What if I’m just fed up with my students’ attitudes about language?

If you are, I’d say you’re standing on the same cliff edge that I stood on in 2006!  I was frustrated by my scores on my first attempt at National Board Certification, I was saddened by apathy about language learning and homework.  I was heartbroken that in spite of my best efforts the students were not using language after high school (the vast majority). I was down that they were great at quizzes but terrible at any type of interpersonal interaction.  I felt like I was 12 years into a career that didn’t feel like fun!  So I jumped off.

If you’re feeling brave, let me tell you about the results first: (We are a school of 365 students with 1.5 Spanish teachers, average size of graduating class 80, average class size 20)

  • current retention rate appx. 65% across the four year program (55 level 1 to 36 level 4)
  • of the 36 graduating seniors ALL place Intermediate 1 or better on the AAPPL exam in Reading and Listening.  appx. 90% place Intermediate 3 or better. appx.  70% place Intermediate 4 or 5!
  • of the 36 graduating seniors, 3 place at Novice 4 on the AAPPL exam in Writing and Speaking, appx. 90% place over Intermediate 2, appx. 60% Intermediate 4 or 5!   These numbers kill me because they beat the national average of N4-I1!
  • our student giving project is approaching $10,000 in donations in its 4th year!
  • we have seen a huge increase in numbers of students using language outside the classroom and in their university studies.

So what did we do?

  1. We ditched the textbook.  But not the first year!  I was the lone language teacher back then.  The program at the upper levels was small so we didn’t need a second teacher.  I pared down the vocabulary lists (check out my chuck it bucket post here.) If you are in a district with colleagues who are married to the text for one reason or another, the chuck-it bucket can help you adapt your curriculum so you can be free to be YOU while trying to jump through district required hoops!

(Saved data entries)

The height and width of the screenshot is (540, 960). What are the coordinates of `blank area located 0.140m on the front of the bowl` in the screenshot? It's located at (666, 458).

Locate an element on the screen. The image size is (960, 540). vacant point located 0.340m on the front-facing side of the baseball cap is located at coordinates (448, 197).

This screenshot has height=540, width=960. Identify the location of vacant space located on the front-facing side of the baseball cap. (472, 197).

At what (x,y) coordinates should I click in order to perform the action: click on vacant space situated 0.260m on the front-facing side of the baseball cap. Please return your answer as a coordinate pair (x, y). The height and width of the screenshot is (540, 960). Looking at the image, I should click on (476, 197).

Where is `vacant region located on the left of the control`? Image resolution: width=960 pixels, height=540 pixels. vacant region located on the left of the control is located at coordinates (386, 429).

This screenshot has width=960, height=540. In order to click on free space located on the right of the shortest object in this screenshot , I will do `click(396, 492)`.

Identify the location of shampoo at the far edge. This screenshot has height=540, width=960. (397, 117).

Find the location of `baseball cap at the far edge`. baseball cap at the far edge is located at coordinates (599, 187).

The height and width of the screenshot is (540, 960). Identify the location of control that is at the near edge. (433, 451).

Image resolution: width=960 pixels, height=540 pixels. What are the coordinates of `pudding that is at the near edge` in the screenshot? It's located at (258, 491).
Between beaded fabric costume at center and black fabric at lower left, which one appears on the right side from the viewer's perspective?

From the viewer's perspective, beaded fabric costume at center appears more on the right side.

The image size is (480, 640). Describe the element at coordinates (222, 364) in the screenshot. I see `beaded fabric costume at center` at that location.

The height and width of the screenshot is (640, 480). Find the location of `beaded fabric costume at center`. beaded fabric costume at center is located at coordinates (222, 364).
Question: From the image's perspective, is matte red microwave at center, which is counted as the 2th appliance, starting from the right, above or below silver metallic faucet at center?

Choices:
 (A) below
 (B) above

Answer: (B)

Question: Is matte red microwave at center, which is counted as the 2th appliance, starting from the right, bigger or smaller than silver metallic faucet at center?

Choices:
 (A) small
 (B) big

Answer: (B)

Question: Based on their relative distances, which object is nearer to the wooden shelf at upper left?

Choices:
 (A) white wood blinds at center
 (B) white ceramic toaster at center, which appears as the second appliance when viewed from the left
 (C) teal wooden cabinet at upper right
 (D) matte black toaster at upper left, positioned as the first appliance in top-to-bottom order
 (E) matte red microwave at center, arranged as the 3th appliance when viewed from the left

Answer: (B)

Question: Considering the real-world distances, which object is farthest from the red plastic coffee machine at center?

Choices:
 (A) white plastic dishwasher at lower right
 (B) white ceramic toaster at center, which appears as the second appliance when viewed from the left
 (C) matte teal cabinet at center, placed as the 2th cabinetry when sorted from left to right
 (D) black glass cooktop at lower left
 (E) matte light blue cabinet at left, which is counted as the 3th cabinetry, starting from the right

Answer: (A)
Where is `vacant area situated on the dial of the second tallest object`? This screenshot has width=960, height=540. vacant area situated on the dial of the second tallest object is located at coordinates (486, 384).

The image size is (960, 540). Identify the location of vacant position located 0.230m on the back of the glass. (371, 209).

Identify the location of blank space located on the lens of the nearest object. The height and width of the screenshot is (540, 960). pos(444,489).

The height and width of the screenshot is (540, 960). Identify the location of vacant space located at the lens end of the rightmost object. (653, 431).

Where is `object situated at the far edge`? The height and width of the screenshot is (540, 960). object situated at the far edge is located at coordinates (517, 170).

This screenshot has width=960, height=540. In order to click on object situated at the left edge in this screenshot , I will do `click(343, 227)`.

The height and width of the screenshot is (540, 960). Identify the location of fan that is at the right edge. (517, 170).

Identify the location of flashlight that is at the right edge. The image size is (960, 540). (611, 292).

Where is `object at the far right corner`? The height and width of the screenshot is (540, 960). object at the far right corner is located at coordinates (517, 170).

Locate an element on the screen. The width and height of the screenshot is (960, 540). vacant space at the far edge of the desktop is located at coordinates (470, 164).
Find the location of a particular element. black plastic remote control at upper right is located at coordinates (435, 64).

[Exercise tasks]
1 – According to the post about students' attitudes toward language, how many students attend the writer's school?
2 – From the rows, reproduce the lines beginning with the line that contains "Answer: (A)" and continuing through the line that contains "Identify the location of blank".

[Results for each task]
1 – 365 students.

2 –
Answer: (A)
Where is `vacant area situated on the dial of the second tallest object`? This screenshot has width=960, height=540. vacant area situated on the dial of the second tallest object is located at coordinates (486, 384).

The image size is (960, 540). Identify the location of vacant position located 0.230m on the back of the glass. (371, 209).

Identify the location of blank space located on the lens of the nearest object. The height and width of the screenshot is (540, 960). pos(444,489).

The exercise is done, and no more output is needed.